While it is agreed upon that the misleading marketing of food products is a large-scale problem, some of the solutions can be just as problematic. According to the same NCBI study, advertising communication professionals did not find legislation to be a hindrance to their creative process. Despite this, 20 percent of those surveyed said misleading advertising still occurs frequently.
While morally gray, freshman Anjali Swamithan understands the motivations behind advertising campaigns and does not perceive them as illegal.
“I can see the thought process behind it. I mean morally, it is not very good, but at the same time, the company is getting their money,” Swaminathan said. “It does not matter how we get our money as long as we are getting it.”
Although it may be a brand’s job to advertise responsibly, consumers can protect themselves against pseudo claims by following certain guidelines. Lakhera believes a good rule of thumb is to avoid processed foods.
“What people need to know is anything that is canned should not be consumed because it has BPA. That is how their brain should function,” Lakhera said. “Anything that they cannot pronounce and that does not look like food, they should not consume it. Anything that has one ingredient is the best. Orange, one ingredient.”
Another standard of nutrition is to consider serving portions and the respective food groups present in a single meal. Tewari believes shoppers should shift their attention to the produce section in the grocery store.
“To me, it is so hard to imagine what I eat any day in the form of a pyramid. It is easy to picture our plates and what we eat throughout the day,” Tewari said. “Here is where at least half of your plate is all fresh greens and vegetables of different kinds. You could even pick better vegetables with different colors.”
According to Tewari, lifestyle and diet are directly related to diabetes and long-standing diabetes. While important for health, Tewari recognized that healthy eating is not particularly cheap.

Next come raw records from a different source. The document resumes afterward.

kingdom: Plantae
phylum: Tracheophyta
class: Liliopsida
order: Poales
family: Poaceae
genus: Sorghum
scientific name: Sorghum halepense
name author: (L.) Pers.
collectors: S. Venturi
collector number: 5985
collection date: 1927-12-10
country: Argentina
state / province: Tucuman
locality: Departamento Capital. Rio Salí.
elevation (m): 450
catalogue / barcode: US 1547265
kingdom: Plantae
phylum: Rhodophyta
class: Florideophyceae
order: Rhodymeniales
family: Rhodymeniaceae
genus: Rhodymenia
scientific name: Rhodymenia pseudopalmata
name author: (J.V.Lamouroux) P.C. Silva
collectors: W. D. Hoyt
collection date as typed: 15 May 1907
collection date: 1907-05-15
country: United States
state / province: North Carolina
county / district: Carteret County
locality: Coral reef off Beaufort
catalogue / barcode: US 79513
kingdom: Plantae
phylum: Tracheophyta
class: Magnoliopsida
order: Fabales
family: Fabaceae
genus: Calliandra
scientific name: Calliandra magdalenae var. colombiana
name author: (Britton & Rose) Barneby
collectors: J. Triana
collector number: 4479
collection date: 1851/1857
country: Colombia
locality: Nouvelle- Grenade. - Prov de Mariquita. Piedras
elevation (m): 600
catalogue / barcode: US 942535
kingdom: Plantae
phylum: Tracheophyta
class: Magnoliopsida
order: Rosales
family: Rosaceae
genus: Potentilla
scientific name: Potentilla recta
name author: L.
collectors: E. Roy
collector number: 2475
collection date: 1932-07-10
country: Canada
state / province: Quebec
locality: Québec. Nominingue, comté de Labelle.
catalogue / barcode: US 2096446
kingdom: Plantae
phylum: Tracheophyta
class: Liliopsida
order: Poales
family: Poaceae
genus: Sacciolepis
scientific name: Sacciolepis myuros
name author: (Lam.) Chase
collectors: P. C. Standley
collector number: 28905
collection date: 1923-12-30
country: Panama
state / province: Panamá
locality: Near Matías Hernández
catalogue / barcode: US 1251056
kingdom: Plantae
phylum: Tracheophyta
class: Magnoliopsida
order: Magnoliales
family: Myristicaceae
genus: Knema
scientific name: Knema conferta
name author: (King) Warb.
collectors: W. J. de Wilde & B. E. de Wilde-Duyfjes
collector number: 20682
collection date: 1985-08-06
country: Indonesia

According to Havard’s School of Public Health, a healthy diet costs a dollar and fifty cents more a day than an unhealthy diet.
“It is really unfortunate how people who are struggling to make ends meet – they are having to work more than one job – are also more likely to be targeted by the fast-food industry,” Tewari said. “You find more fast food joints available in neighborhoods that are low-income and because it is fast food, they have drive-throughs where people, unfortunately, stop by on their way to work or between jobs.”
Some may not have access to healthy foods, and many do not have access to proper health education. Tewari believes widespread education is one of the first steps to combating a lack of health consciousness, ignorance toward health, and susceptibility to pseudo-claims.
“Educating people and schools are a great way to get started on this. There are a lot of efforts in community gardening, to talk to people and get people engaged in this,” Tewari said. “Whatever social organizations that are active in the community, whether it is a religious organization or a community center, they are all great resources for educating, informing people and playing a role in making the change happen.”